◆ **What to produce**: Pick up the passage below about Peter Thiel's theory of American decline since 1973 and continue it after its last sentence.

The last time Peter Thiel went to the World Economic Forum was in January 2009. Davos
was a highly visible status marker for the global elite, but inclusion that year seemed
to designate you as part of the group of people who had messed up the world. Thiel
went away resolved that for the next decade he would be short status, long substance.
If a sort of unwinding was happening in America, status markers became weirdly problematic—in
a screwed-up society, they could not be the correct, real things. Almost nothing that
had high status was a good thing to invest in.

After the global financial crisis, Thiel developed a theory about the past and the
future.

It went back to 1973—“the last year of the fifties.” That was the year of the oil
shock, the year when median wages in America began to stagnate. The seventies was
the decade when things started going wrong. A lot of institutions stopped working.
Science and technology stopped progressing, the growth model broke down, government
no longer worked as well as in the past, middle-class life started to fray. Then came
the eighties—when Thiel graduated from high school in 1985, things had seemed very
optimistic, anything was possible. And the nineties—the Internet replaced heaven,
fortunes were made, everyday life with a mouse pad seemed kind of miraculous. After
the millennium and the dot-com crash, a down decade—Bush 43, violence and war, a weak
economy, except on Wall Street, leading to the seismic events of 2008 and a new depression.

◆ **Stored rows**:

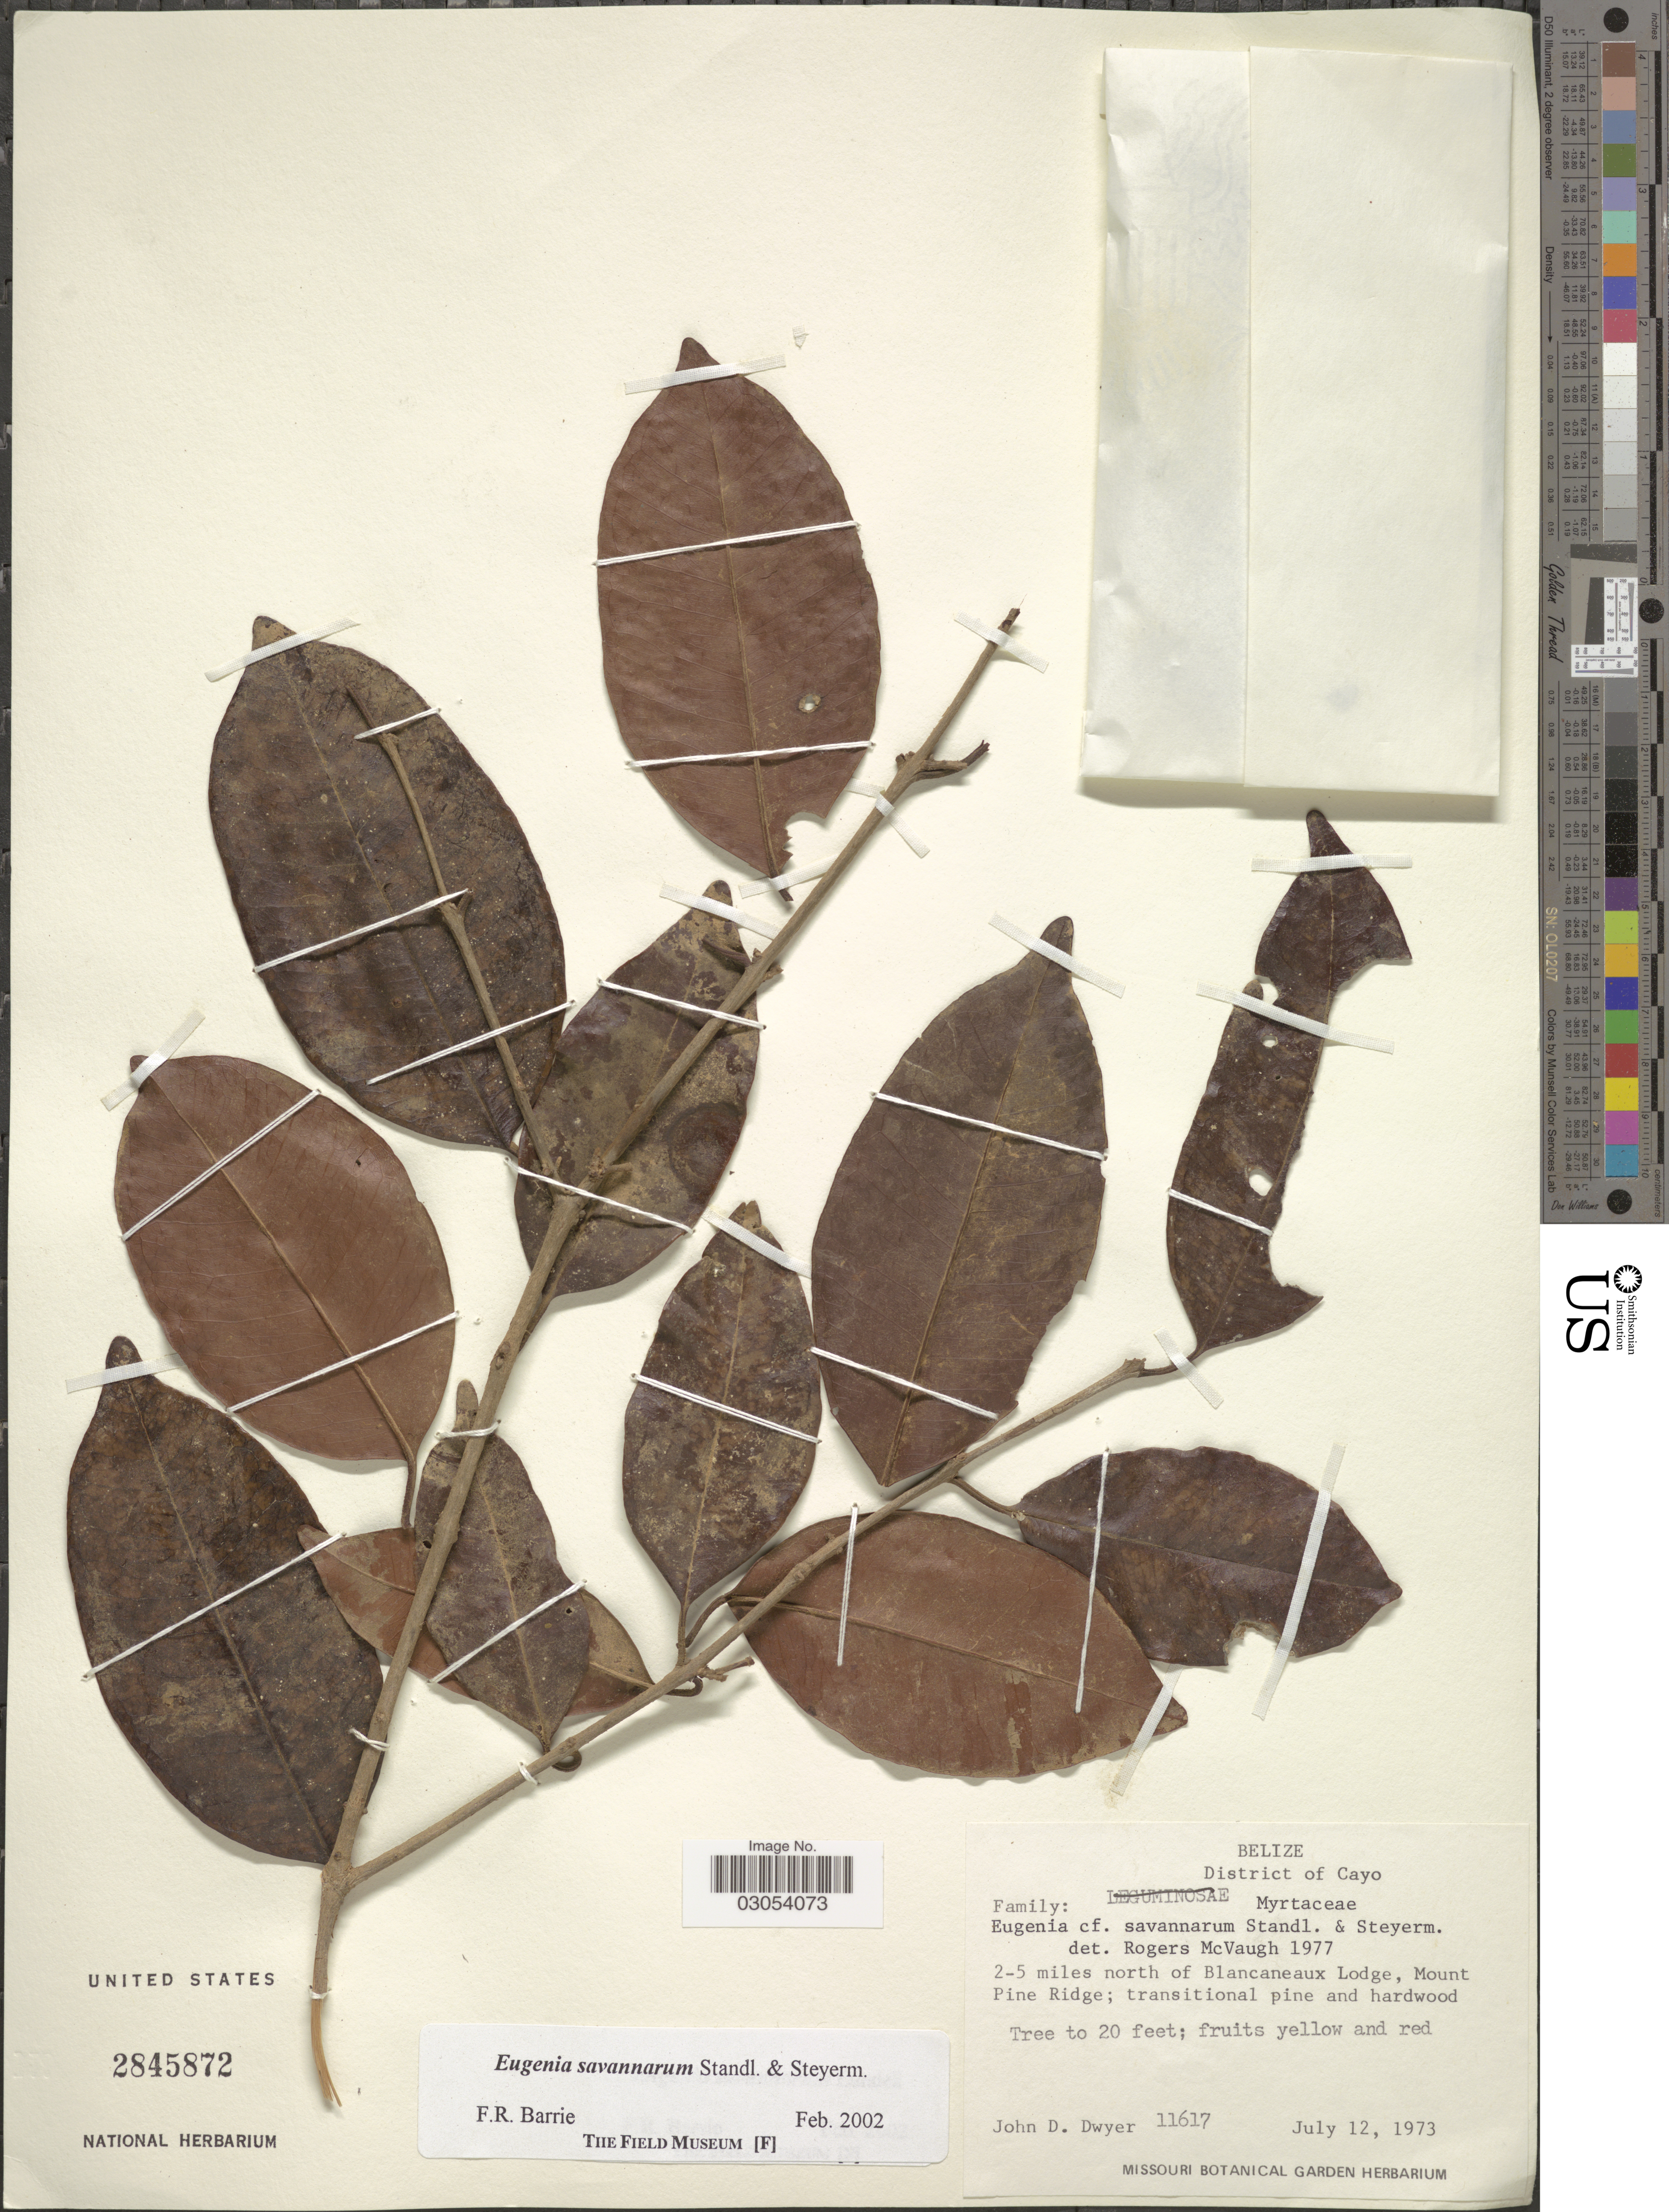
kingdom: Plantae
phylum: Tracheophyta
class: Magnoliopsida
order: Myrtales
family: Myrtaceae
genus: Eugenia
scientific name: Eugenia savannarum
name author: Standl. & Steyerm.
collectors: J. D. Dwyer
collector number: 11617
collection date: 1973-07-12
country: Belize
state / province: Cayo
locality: District of Cayo. 2-5 miles north of Blancaneaux Lodge, Mount Pine Ridge.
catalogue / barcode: US 2845872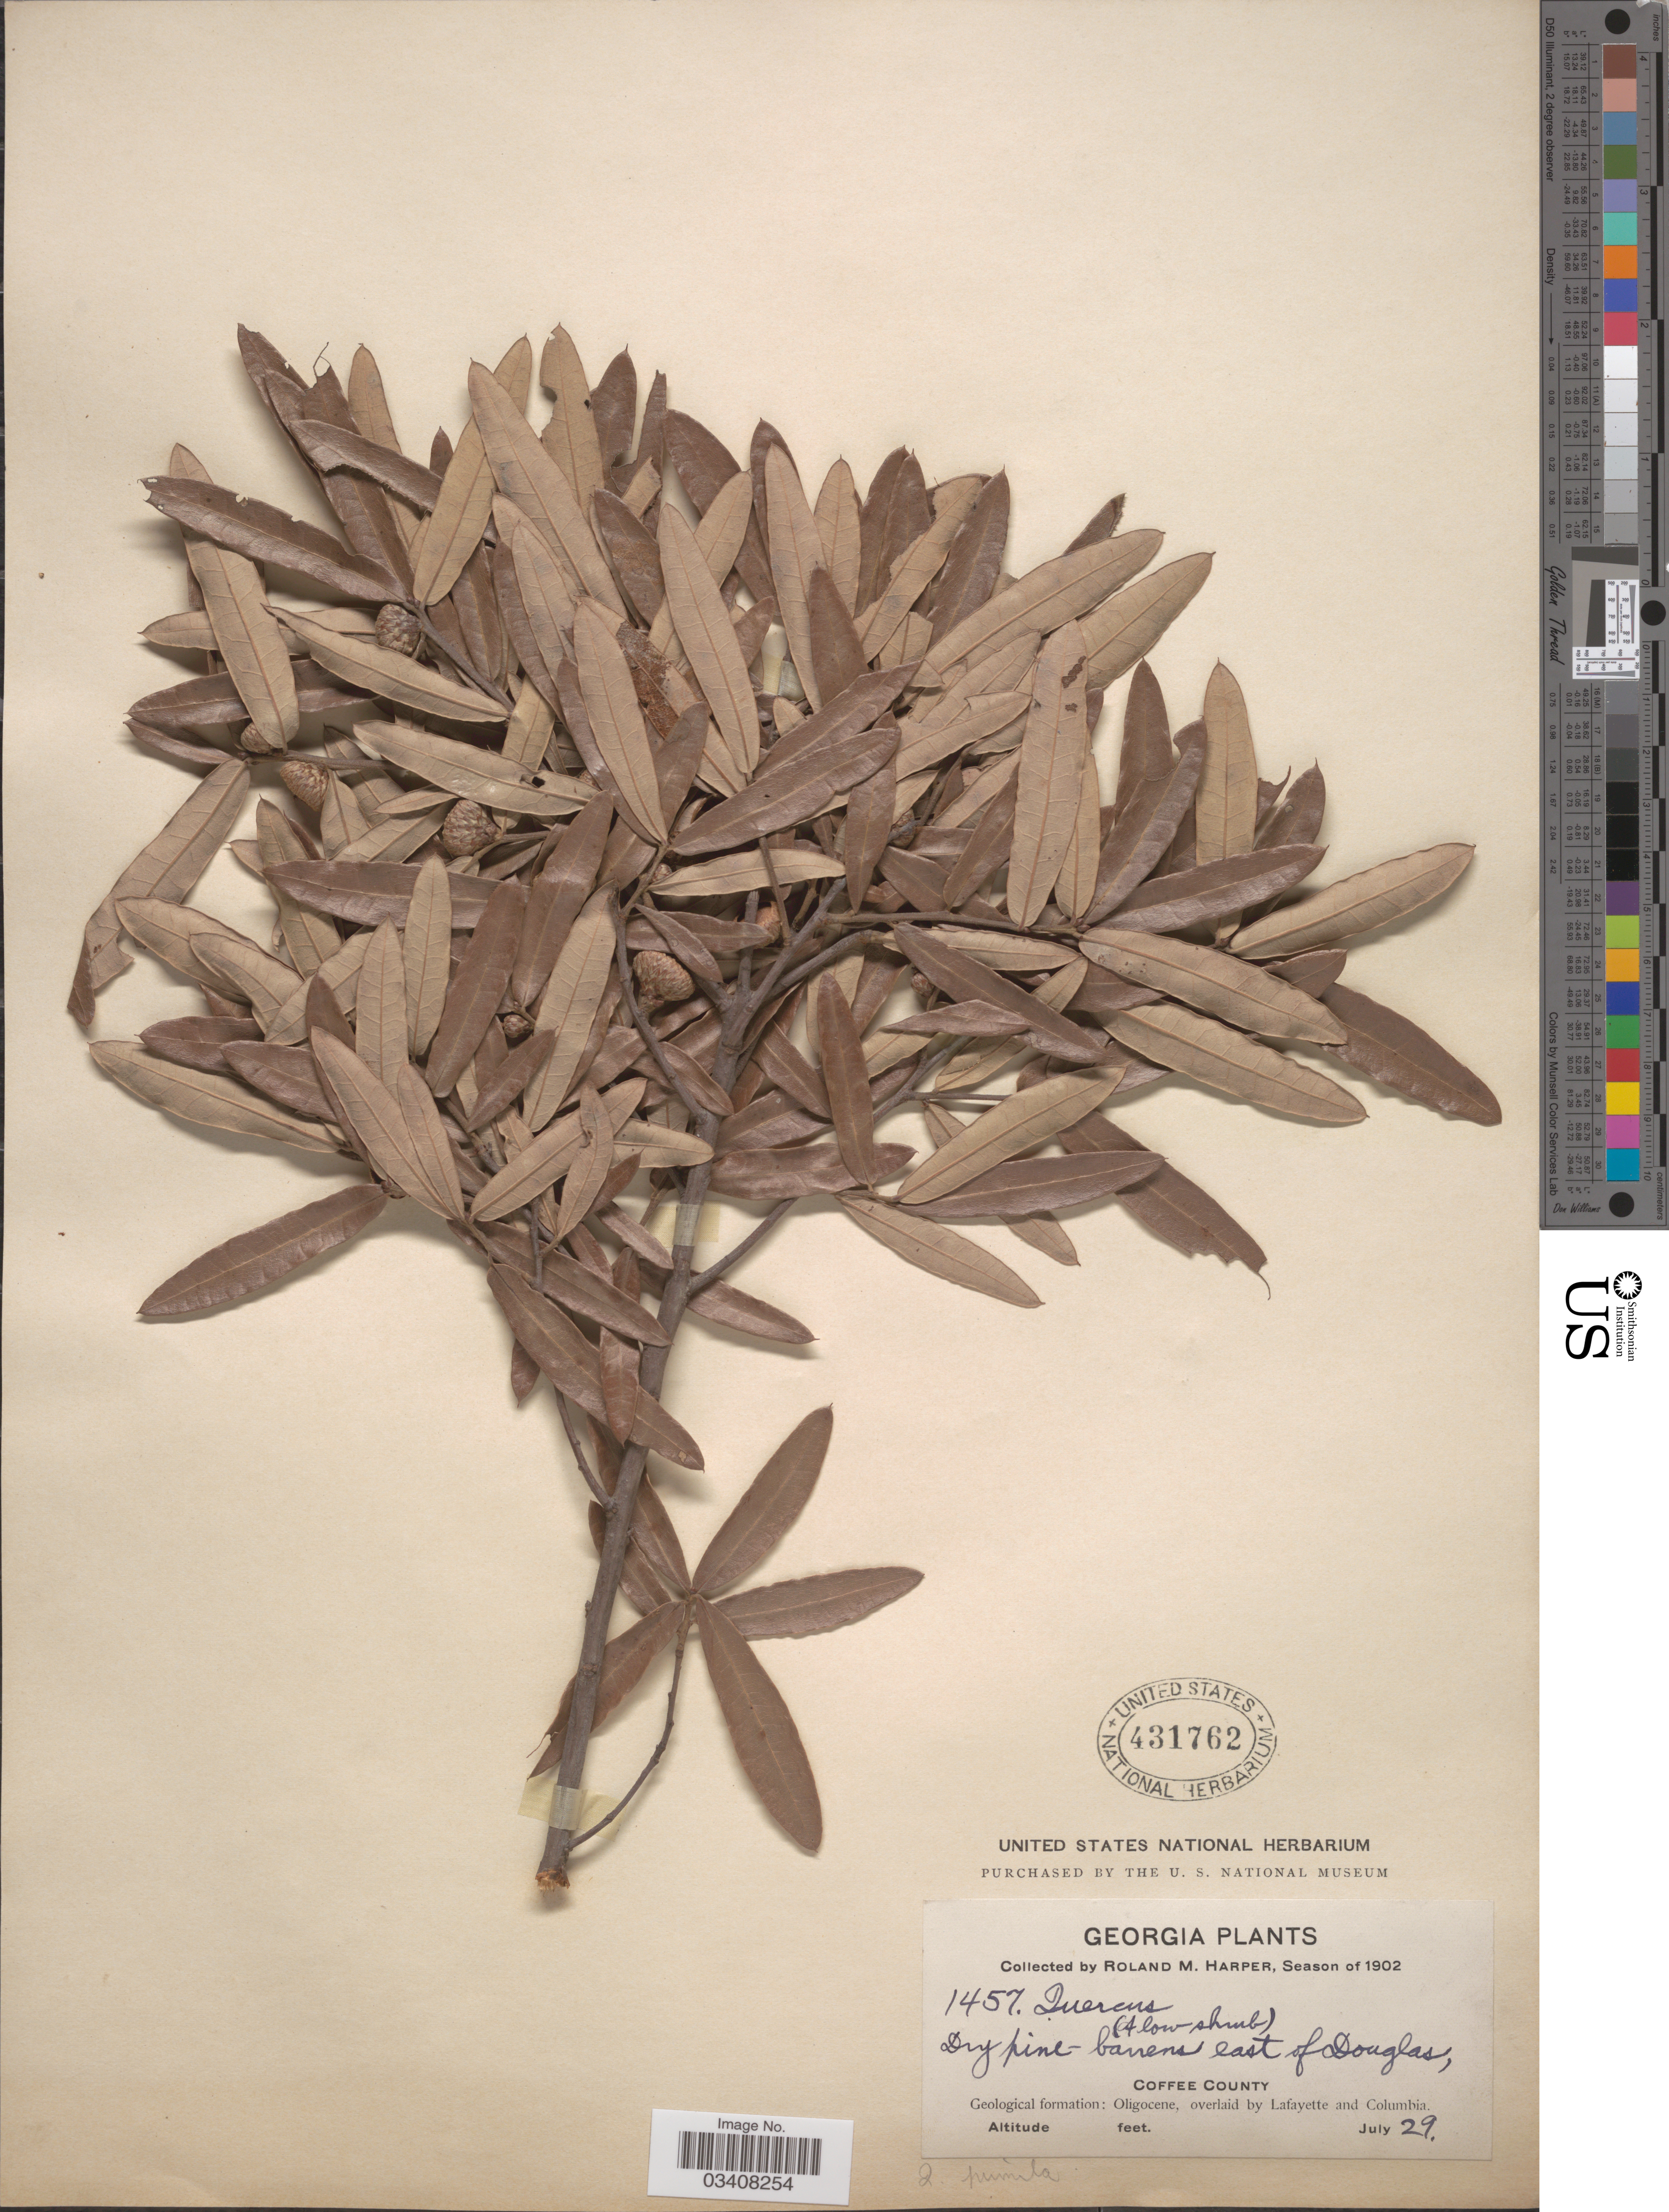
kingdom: Plantae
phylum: Tracheophyta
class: Magnoliopsida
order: Fagales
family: Fagaceae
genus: Quercus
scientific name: Quercus pumila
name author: Walter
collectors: R. M. Harper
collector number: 1457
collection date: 1902-07-29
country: United States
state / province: Georgia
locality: East of Douglas, Coffee County. Geological formation: Oligocene, overlaid by Lafayette and Columbia.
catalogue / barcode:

◆ **Output for this task**:
Four decades—down, up, up, down. After forty years, you were flat.

That was harder to see during the middle years, when things seemed to be going up.
It was even harder to see from Silicon Valley, where the years after the dot-com crash
had still been pretty good ones—the Google IPO, Facebook, the rest of social media.
But thirty miles east of the Valley, people were not doing well, especially after
their only asset, their house, lost half its value. In effect, those middle decades
were a kind of Indian summer following the seventies, and it lasted such a long time—about
a quarter century, if you started with the end of the Reagan recession in 1982 and
ended with the housing collapse in 2007—that it would be almost impossible to go back
to where things stood before it all began and try to reset. Throughout the Indian
summer, the same key institutions continued to erode, with a lot of recession years
and financial panics along the way. One way to see the Indian summer was as a series
of bubbles: the bond bubble, the tech bubble, the stock bubble, the emerging markets
bubble, the housing bubble … One by one they had all burst, and their bursting showed
that they had been temporary solutions to long-term problems, maybe evasions of those
problems, distractions. With so many bubbles—so many people chasing such ephemera,
all at the same time—it was clear that things were fundamentally not working.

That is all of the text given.